- Born: Ruven Jiménez Urbano 25 March 1997 (age 29) Doña Mencía, Spain
- Education: University of Córdoba, Spain
- Occupations: Musician, bassoonist, composer, music director, research
- Musical career
- Genres: New flamenco, classical music
- Instruments: Bassoon, tenoroon, duduk
- Years active: 2011–present
- Website: www.ninoruven.com

Signature

= Niño Ruven =

Spanish bassoonist

Ruven Jiménez Urbano (Doña Mencía, 1997), known by his stage name Niño Ruven, is a Spanish musician and composer specialized in flamenco. He has established himself as one of the leading and innovative bassoonists of his generation, being the creator and the only worldwide exponent of the flamenco bassoon.

== Biography ==
Niño Ruven was born in Doña Mencía, south of Spain, on 25 March 1997, although he has resided in the city of Lucena for a good part of his life. His stage name comes from the way his family has always referred to him. He debuted as a soloist at thirteen, moment in which he began to compose his first works. His artistic sensitivity can be appreciated in several recitals and competitions related to the classical world, from which he will gradually move away. In 2014, he obtained his first recognition, the Special Jury Award of the 1st Seville Double Reed Society Competition, awarded for his «outstanding performance and musical talent». In 2016, an American publisher specialized in double reed instruments published his compositional work as "something totally different, original and challenging". He said goodbye to everything which is considered to be orthodox that year and started an unprecedented enterprising career in the history of music, combining both facets with the fascinating world of flamenco.

=== 2006–2016: Artistic beginnings ===
He began his musical learning at the age of nine in the Conservatory of Music in Lucena, where he had his first encounter with the bassoon. He assures in several interviews that he did not know it previously and that he has always thought that the instrument chose him instead. During this decade, he learned with numerous instrumental chamber formations and orchestras from all over the national territory. In 2015, he finished his professional studies as one of the winners of the Germán Romero Bellido Award, with one of the best records in his year, and continued his higher studies in the Conservatory of Music in Navarra, north of Spain, where he received honors in 2016.

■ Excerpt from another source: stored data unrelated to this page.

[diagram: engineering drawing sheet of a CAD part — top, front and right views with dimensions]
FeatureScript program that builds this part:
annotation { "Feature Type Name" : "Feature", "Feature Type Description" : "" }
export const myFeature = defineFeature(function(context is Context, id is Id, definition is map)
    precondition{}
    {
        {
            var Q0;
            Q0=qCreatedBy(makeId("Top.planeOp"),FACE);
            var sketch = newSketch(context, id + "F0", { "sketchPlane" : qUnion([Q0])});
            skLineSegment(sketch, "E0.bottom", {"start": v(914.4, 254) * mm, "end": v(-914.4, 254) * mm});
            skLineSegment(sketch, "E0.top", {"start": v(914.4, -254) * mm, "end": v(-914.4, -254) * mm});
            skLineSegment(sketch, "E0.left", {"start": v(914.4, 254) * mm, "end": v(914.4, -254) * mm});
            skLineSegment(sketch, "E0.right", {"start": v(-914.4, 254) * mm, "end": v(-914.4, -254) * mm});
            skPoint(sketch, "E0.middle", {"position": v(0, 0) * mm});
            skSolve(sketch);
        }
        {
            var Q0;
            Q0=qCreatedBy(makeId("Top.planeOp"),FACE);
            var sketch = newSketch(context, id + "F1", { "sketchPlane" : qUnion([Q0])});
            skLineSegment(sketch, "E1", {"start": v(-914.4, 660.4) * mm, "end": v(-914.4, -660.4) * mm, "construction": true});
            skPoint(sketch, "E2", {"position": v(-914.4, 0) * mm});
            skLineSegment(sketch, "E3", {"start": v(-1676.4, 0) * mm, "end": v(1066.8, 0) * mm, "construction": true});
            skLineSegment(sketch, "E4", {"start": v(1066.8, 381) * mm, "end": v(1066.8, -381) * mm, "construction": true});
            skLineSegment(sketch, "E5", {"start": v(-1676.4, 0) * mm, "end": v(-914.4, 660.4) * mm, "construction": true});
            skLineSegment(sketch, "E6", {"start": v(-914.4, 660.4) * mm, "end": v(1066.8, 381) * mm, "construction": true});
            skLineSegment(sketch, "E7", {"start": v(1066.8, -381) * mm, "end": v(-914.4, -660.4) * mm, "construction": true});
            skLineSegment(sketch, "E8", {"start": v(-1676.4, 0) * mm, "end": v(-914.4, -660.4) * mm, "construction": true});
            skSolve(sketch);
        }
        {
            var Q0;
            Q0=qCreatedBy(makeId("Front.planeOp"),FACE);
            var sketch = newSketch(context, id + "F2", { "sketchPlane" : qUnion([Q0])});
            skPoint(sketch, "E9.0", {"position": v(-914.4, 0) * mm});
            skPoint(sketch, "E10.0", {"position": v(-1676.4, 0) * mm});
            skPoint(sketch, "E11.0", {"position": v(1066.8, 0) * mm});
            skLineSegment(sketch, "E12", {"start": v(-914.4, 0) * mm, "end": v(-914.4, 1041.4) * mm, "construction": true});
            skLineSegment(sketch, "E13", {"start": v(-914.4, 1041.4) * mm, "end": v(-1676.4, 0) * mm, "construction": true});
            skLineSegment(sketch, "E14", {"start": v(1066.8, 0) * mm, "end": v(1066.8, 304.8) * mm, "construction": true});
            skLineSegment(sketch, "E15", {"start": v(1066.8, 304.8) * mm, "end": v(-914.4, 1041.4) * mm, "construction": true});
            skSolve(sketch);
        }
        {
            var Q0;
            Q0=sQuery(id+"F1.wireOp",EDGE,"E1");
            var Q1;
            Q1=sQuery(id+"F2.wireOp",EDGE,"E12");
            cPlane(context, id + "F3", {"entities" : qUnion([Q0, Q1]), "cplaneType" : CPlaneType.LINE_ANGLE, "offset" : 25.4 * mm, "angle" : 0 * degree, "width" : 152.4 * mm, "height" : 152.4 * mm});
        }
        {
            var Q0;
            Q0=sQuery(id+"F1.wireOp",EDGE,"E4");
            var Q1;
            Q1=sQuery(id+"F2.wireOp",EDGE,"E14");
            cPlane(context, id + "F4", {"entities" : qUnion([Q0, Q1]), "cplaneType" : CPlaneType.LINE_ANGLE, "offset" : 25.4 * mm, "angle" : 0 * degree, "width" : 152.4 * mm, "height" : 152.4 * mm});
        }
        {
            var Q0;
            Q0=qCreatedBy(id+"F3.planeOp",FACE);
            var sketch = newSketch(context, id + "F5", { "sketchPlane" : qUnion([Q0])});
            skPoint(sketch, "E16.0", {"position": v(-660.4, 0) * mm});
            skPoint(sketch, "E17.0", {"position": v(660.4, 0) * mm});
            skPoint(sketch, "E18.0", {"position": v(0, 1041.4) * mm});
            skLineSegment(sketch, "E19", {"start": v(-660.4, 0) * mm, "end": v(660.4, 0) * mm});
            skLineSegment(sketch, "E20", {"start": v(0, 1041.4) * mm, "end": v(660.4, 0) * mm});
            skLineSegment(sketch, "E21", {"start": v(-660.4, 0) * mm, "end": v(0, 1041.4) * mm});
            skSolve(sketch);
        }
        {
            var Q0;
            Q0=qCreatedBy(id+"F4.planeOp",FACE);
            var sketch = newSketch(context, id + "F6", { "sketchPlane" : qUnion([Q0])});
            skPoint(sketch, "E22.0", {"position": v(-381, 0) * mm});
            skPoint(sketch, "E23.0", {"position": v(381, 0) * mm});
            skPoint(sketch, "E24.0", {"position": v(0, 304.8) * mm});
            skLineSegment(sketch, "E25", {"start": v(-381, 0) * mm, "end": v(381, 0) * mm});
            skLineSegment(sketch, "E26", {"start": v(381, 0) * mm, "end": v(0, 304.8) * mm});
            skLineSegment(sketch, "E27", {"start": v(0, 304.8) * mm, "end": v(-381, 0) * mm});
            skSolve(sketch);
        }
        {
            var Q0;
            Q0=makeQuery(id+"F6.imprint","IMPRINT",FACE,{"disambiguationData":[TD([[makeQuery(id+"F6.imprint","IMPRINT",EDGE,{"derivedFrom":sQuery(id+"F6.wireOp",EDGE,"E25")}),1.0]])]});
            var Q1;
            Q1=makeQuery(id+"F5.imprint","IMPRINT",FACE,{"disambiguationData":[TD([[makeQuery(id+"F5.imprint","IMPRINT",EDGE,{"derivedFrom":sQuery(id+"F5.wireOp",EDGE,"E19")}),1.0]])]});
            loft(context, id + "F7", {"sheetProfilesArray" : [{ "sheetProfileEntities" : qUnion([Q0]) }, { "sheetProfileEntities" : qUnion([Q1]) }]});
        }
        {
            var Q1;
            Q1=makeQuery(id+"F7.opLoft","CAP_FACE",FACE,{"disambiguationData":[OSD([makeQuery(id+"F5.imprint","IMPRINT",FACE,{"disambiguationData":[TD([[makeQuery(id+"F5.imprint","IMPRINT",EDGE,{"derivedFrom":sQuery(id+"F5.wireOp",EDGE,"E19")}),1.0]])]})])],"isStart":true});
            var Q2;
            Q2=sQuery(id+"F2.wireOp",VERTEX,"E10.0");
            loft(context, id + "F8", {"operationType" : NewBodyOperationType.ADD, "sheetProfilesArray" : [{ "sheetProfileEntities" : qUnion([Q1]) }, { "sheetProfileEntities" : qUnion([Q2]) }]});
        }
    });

=== 2017–2020: The Birth of Flamenco bassoon ===
On 2 June 2017 Al Toque del Fagot Flamenco came to light, a work in which Niño Ruven details the results of his research, creating a new playing technique to incorporate his instrument within the framework of flamenco for the first time. This research aimed to expose the particular architecture of this art, becoming the first methodology for flamenco instrumentalists related to aesthetics and the interpretation of the genre. After its publication, Trevco Music Publishing awarded him the distinction of Creator of the Flamenco Bassoon.

The singular sound of his flamenco bassoon was not heard until a month later, on 2 July 2017 through an intimate show at the Doña Mencía Castle in tribute to Camarón de la Isla who, according to the interpreter himself, made him «fall in love with flamenco». The culture councilor of said town presented the event explaining: «This invention grows out of his need for expression. It emerges as flamenco does, out of his own heart». A few days, after showing his innovation, he received one of the Cruzcampo Foundation awards that supports Southern Spain Talent. This recognition allowed him to collaborate in some symphonic shows as well as with the flamenco singer José Mercé.

On 30 August 2018 he continued the presentation of his flamenco bassoon in front of double reed instrumentalists, within the activities of the XLVII Congress of the International Double Reed Society in Granada. Bassoonists and oboists from all over the world saw him off with great acclaim and several international critics placed him as the ambassador of Andalusian culture and one of the most innovative bassoonists so far. The Australasian Double Reed Society specialized magazine, called "Reeding Matter", selected his participation as one of the most representative ones in these international conferences.

On 9 August 2019 he finished his debut at the Catedral of Cante during the LIX International Festival of Cante de las Minas in La Unión in front of the flamenco audience. With all this, he finished the production of the short film El Nacimiento del Fagot Flamenco (in English, The Birth of Flamenco Bassoon), also recorded at the Lucena Peña Flamenca —the third oldest one in the world— together with the guitarist Luis Calderito, where he summarizes his creative conception and how this original premiere was organised.

This audiovisual is the first one to be shared publicly, since during the subsequent years Niño Ruven made sure that no one heard his flamenco bassoon. In this way, as ExpoFlamenco puts it, «the young musician from Córdoba places this instrument in the front line of flamenco». On 14 May 2020, he performed a virtual show within the Música en Segura Festival in tribute to the victims of COVID-19. On 4 September he closed the cycle of concerts "Latidos Flamencos" at the Alcázar de los Reyes Cristianos in Córdoba with a show in homage to Enrique Morente. In addition, he has collaborated this month in the "Música para mis Oídos" programme in Canal Sur channel together with the singer Manuel Lobo.